● Text for analysis
>>

The rest of this paper is organized as follows. Section 2 presents low-power techniques that are applied either during fabrication/design or run-time stage to the tiles. Section 3 discusses interconnect low-power techniques that are applied dynamically during run-time. Section 4 specifically focuses on adaptive voltage scaling, which is widely used for runtime power optimization under process variations. Finally Section 5 concludes the paper.
TILE-BASED POWER REDUCTION
In this section we discuss the fabrication/design as well as run-time techniques for power reduction in the tiles for both single and multicore systems from architecture level to circuit level.
Power consumption of the tiles of single and multicore systems can be diminished at different levels of abstraction from system to layout, among which we will investigate various techniques at architecture, gate, and circuit levels in details. Fig. 3 illustrates a taxonomy of techniques for power reduction in the tiles from architecture to circuit level.
Based on Fig. 3 , the tile power at architecture level can be cut back through low power control logic designs, low power memory hierarchies, and low power processor architectures. To explain low power control logic designs, assume the control logic of a processor as a finite state machine (FSM), which activates the appropriate circuitry for each state. Accordingly, optimizations in FSMs can be done for power reduction. Encoding FSM states to minimize the switching activity, or decomposing the FSM into sub-FSMs and activating only the circuitry needed for the currently executing sub-FSM are some examples of FSM optimizations throughout the processor [6] . A summary of attainable power reduction from this and other techniques is given in Table 1 . Applying both of these techniques at the same time reduces power from 30-90%, while increasing area from 20-120%.
Another architecture level solution could be designing low power memories and memory hierarchies. Power dissipation in memories can be diminished in two ways, either by reducing the power dissipated in a memory access, or by reducing the number of memory accesses [5] . Moreover, splitting memory into smaller sub-systems is an effective way to reduce power consumed in a memory access. This can be done by partitioning memory into smaller, independently accessible components in different granularities so that only the needed circuitry is activated in each memory access [7] . A combination of subbanking, multiple line buffers and bit-line segmentation can reduce the on-chip cache power dissipation by as much as 75% in a technology-independent manner without compromising the processor cycle time. Augmenting the memory hierarchy with specialized cache structures is another popular method to save power by reducing memory hierarchy accesses. A simple example is a trace cache, which stores traces of instructions in their executed order rather than their compiled order. Hence, if an instruction sequence is already in the trace cache, it does not need to be fetched from the instruction cache and can be decoded di- rectly from the trace cache [8] . However, conventional trace caches (CTC) may increase power in the fetch unit because of the simultaneous access to both the trace cache and the instruction cache. Dynamic direction prediction-based trace cache (DPTC), which avoids simultaneous accesses to the trace cache and the instruction cache achieve 38.5% power reduction over CTC, while only trading a 1.8% performance overhead compared to CTC [8] .

<<

● To do
1. Answer the following questions using the text on power reduction in processor tiles.
(a) Which section of the paper focuses on adaptive voltage scaling?
(b) By what range does area increase when both FSM optimization techniques are applied at the same time?
(c) What power reduction over CTC does the dynamic direction prediction-based trace cache achieve?
2. Write the next paragraph of the text on power reduction in processor tiles.

● Recorded information

>>

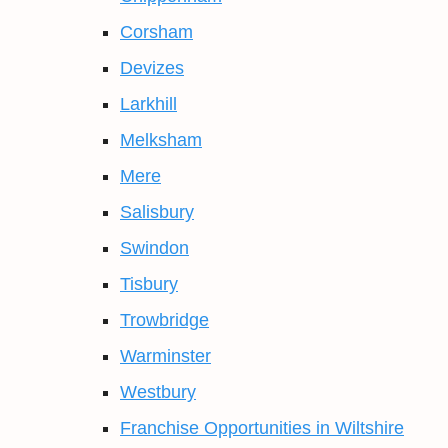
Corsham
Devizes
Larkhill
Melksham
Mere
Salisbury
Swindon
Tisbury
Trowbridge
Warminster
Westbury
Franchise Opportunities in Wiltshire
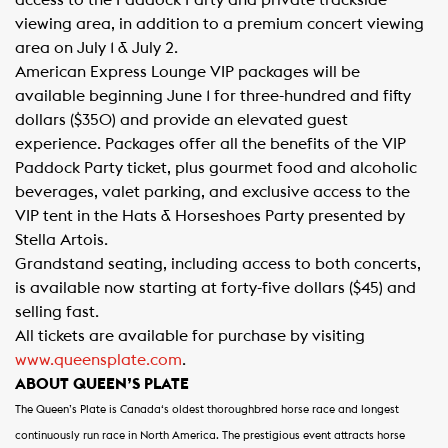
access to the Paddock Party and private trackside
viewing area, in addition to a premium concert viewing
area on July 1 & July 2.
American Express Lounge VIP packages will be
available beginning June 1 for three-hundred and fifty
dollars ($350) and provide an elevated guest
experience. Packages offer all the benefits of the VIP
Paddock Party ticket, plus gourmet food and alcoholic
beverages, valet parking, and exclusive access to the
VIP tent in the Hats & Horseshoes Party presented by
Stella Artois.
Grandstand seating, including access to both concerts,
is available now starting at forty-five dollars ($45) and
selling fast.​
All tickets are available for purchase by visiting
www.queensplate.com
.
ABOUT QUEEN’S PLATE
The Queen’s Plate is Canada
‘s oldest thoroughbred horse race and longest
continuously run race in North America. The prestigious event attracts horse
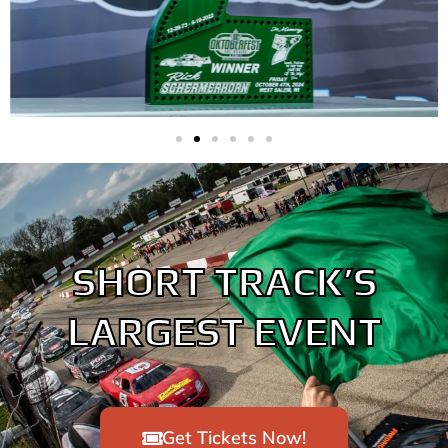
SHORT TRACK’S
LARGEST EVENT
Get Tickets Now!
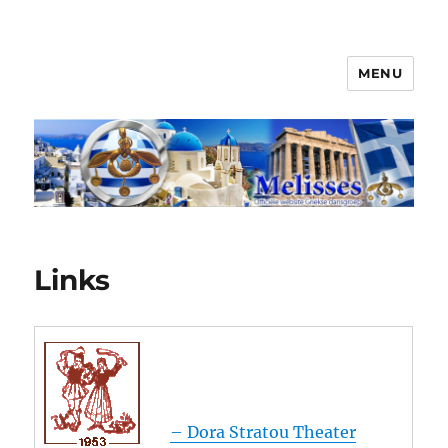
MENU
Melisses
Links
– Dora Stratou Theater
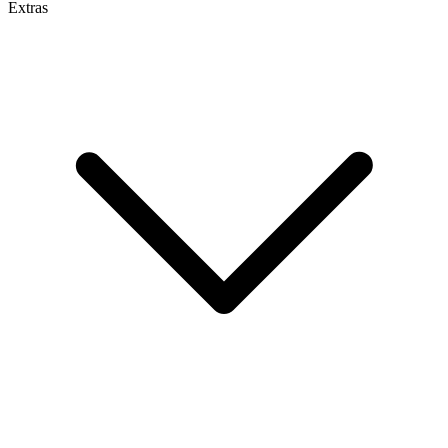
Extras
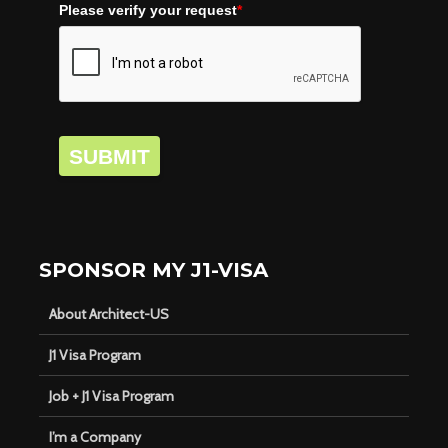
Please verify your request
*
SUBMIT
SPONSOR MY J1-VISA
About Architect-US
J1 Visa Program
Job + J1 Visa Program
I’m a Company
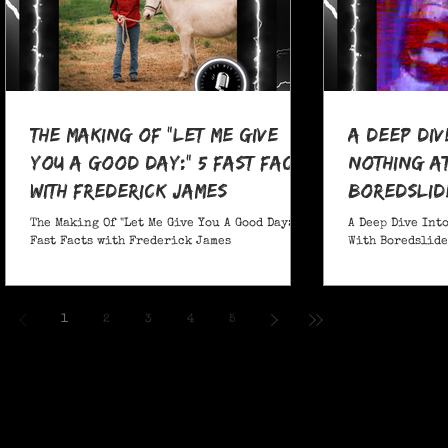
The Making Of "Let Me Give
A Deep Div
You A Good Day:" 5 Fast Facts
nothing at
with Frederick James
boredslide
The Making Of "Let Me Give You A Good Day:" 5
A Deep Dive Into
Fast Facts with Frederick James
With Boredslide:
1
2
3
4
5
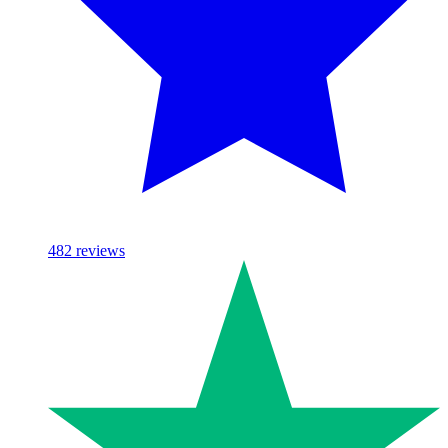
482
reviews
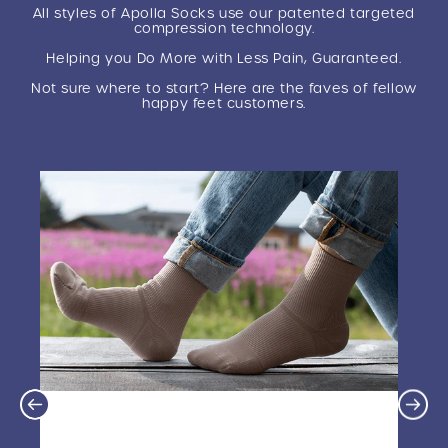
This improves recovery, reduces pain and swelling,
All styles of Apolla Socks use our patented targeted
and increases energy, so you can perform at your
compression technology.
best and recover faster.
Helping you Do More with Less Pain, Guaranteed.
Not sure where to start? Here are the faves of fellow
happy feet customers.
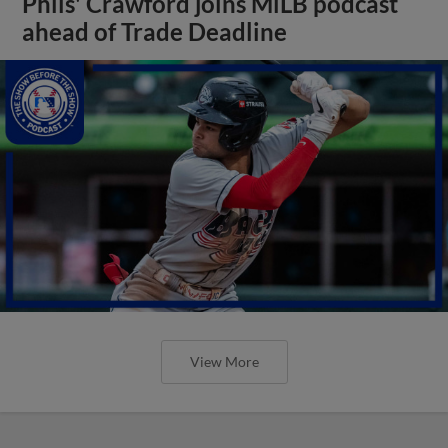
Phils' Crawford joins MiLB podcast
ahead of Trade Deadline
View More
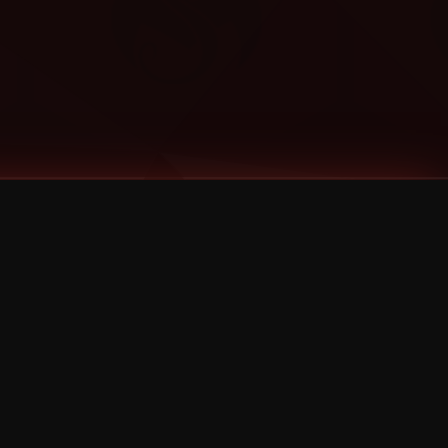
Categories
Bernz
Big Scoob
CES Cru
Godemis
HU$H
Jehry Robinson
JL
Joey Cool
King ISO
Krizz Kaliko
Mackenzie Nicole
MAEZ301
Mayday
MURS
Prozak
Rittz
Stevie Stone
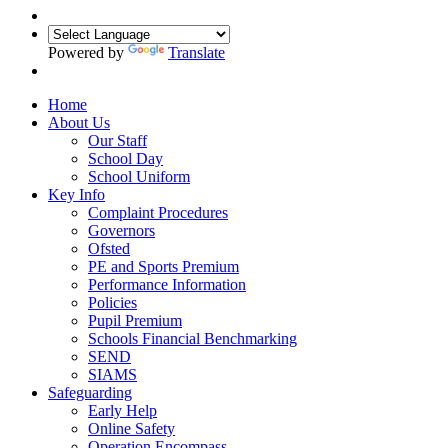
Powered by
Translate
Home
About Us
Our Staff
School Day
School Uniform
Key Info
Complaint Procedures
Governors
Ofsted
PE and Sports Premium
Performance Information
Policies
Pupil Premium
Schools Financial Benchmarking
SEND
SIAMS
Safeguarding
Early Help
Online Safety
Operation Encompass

<<

● Your written answers
1.
(a) Section 4.
(b) From 20% to 120%.
(c) 38.5%.

2.
Another method to save power at architecture level is through adaptive processor architectures, which aim to save power by activating minimum hardware resources needed for the code that is executing. Adaptive caches and adaptive instruction queues are two examples. In an adaptive cache, storage elements (lines, blocks, or sets) can be selectively activated based on the workload. One example of such a cache is the drowsy cache whose lines can be placed in a drowsy mode where they dissipate minimal power, but retain data during drowsy mode and can be activated instantly [9] . In adaptive instruction queues, only the partitions that contain the currently executing instructions are activated at any time. For example, the heuristic proposed in [10] , periodically measures the IPC (instructions per cycle) over fixed length intervals. If the IPC of the current interval is smaller than the previous interval, the size of the instruction queue is increased to enhance the throughput. The drowsy cache technique reduces power up to 53% with a performance overhead of 4.06-12.46%. Also, the adaptive instruction queue method achieves up to a 70% power reduction, while the complexity of the additional circuitry needed to achieve this result is almost negligible.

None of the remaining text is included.